Friday, October 29, 2004

Votes, and the Voting Voters who Vote Them

Matthew Yglesias has an interesting take on compulsory voting -- i.e., not just giving people the right to vote, but actually enacting a legal requirement that people use their right to vote. I wouldn't mind seeing this, since I think it something of an embarassment that the country that is the poster child (or, at any rate, sees itself as the poster child for Democracy) can never get more than roughly 55 percent of the voting population to show up at the polls. The old saw is that "Decisions are made by the people who show up", so hell, let's just make everybody show up. Especially if it could stem the tide of negative advertising, whose goal is often suppression of turnout in favor of the "victim".

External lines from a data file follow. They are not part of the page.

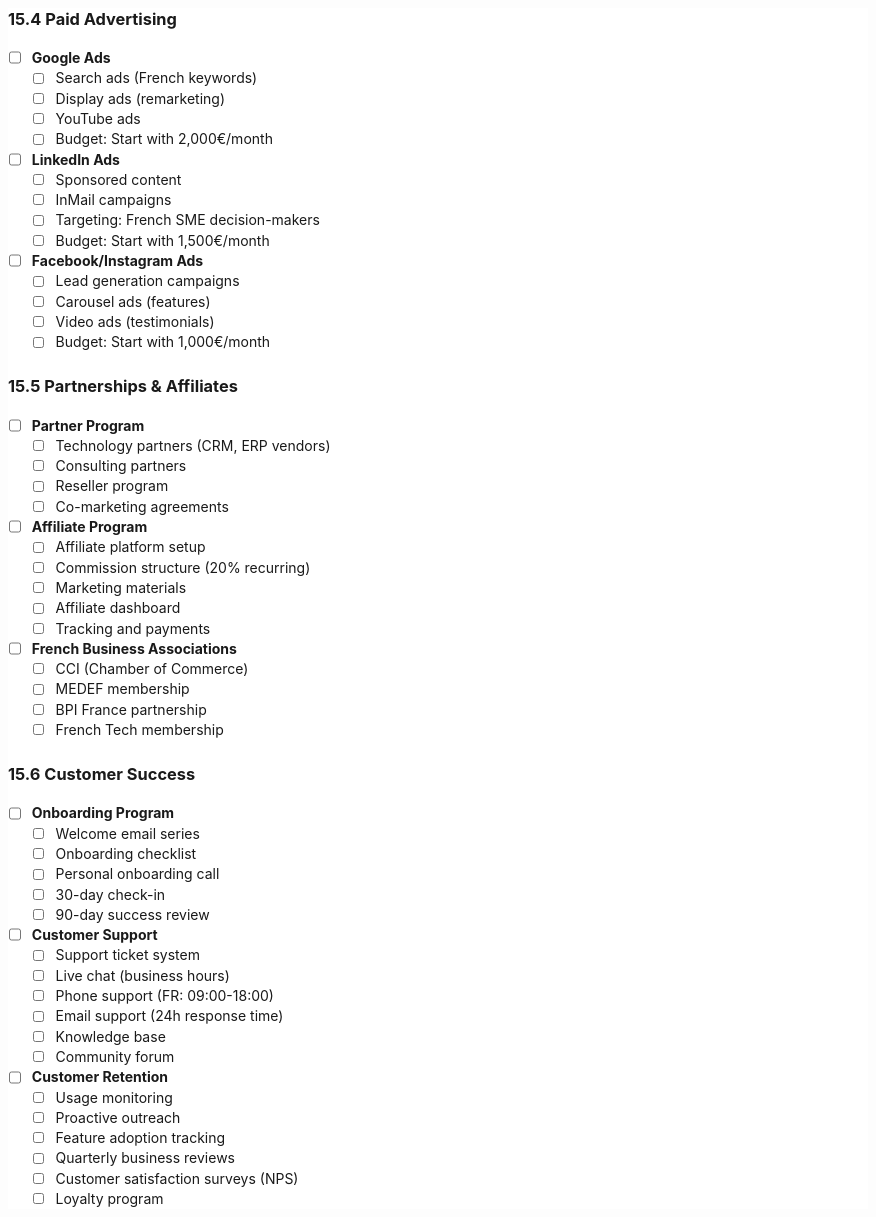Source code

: 
### 15.4 Paid Advertising

- [ ] **Google Ads**
  - [ ] Search ads (French keywords)
  - [ ] Display ads (remarketing)
  - [ ] YouTube ads
  - [ ] Budget: Start with 2,000€/month
- [ ] **LinkedIn Ads**
  - [ ] Sponsored content
  - [ ] InMail campaigns
  - [ ] Targeting: French SME decision-makers
  - [ ] Budget: Start with 1,500€/month
- [ ] **Facebook/Instagram Ads**
  - [ ] Lead generation campaigns
  - [ ] Carousel ads (features)
  - [ ] Video ads (testimonials)
  - [ ] Budget: Start with 1,000€/month

### 15.5 Partnerships & Affiliates

- [ ] **Partner Program**
  - [ ] Technology partners (CRM, ERP vendors)
  - [ ] Consulting partners
  - [ ] Reseller program
  - [ ] Co-marketing agreements
- [ ] **Affiliate Program**
  - [ ] Affiliate platform setup
  - [ ] Commission structure (20% recurring)
  - [ ] Marketing materials
  - [ ] Affiliate dashboard
  - [ ] Tracking and payments
- [ ] **French Business Associations**
  - [ ] CCI (Chamber of Commerce)
  - [ ] MEDEF membership
  - [ ] BPI France partnership
  - [ ] French Tech membership

### 15.6 Customer Success

- [ ] **Onboarding Program**
  - [ ] Welcome email series
  - [ ] Onboarding checklist
  - [ ] Personal onboarding call
  - [ ] 30-day check-in
  - [ ] 90-day success review
- [ ] **Customer Support**
  - [ ] Support ticket system
  - [ ] Live chat (business hours)
  - [ ] Phone support (FR: 09:00-18:00)
  - [ ] Email support (24h response time)
  - [ ] Knowledge base
  - [ ] Community forum
- [ ] **Customer Retention**
  - [ ] Usage monitoring
  - [ ] Proactive outreach
  - [ ] Feature adoption tracking
  - [ ] Quarterly business reviews
  - [ ] Customer satisfaction surveys (NPS)
  - [ ] Loyalty program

And while we're at it, the Electoral College needs to be changed. Personally, I'd do one of the following: get rid of it entirely; set it up so that each state's votes are distributed according to voting percentage in that state (i.e., get rid of "Winner take all"); or give every state the same number of electoral votes, thus totally leveling the electoral playing field. I know that small states seem to think the EC is just great because it gives them more power, but it really doesn't: the EC gives swing states more power. In terms of electoral votes, Hawaii is a small state, but nobody cares about Hawaii. I think it's a ridiculous scenario that Texas and New York both have more people than, say, Ohio, but both are being completely ignored by the campaigns for the Presidency. The people in Dallas and the people in Buffalo have just as much right to hear from the candidates for President, but under our current system, neither is as important as the people in Cleveland.

Of course, since I'm singing the Praises of Democracy here, I should in the interests of being "fair and balanced" provide a contrarian take. So here's what George Carlin once said about the whole thing:

You may have noticed that there's one thing I don't complain about: Politicians. Everybody complains about politicians. Everybody says, "They suck". But where do people think these politicians come from? They don't fall out of the sky. They don't pass through a membrane from another reality. No, they come from American homes, American families, American schools, American churches, American businesses, and they're elected by American voters. This is the best we can do, folks. It's what our system produces: Garbage in, garbage out.

....I have solved this political dilemma in a very direct way: I don't vote. On Election Day, I stay home. I firmly believe that if you vote, you have no right to complain. Now, some people like to twist that around. They say, "If you don't vote, you have no right to complain", but where's the logic in that? If you vote, and you elect dishonest, incompetent politicians, and they get into office and screw everything up, you are responsible for what they have done. You voted them in. You caused the problem. You have no right to complain.

I, on the other hand, who did not vote -- who did not even leave the house on Election Day -- am in no way responsible for that these politicians have done and have every right to complain about the mess that you created.


(I posted the Carlin quote on Election Day 2002, but it's always a good one to revisit.)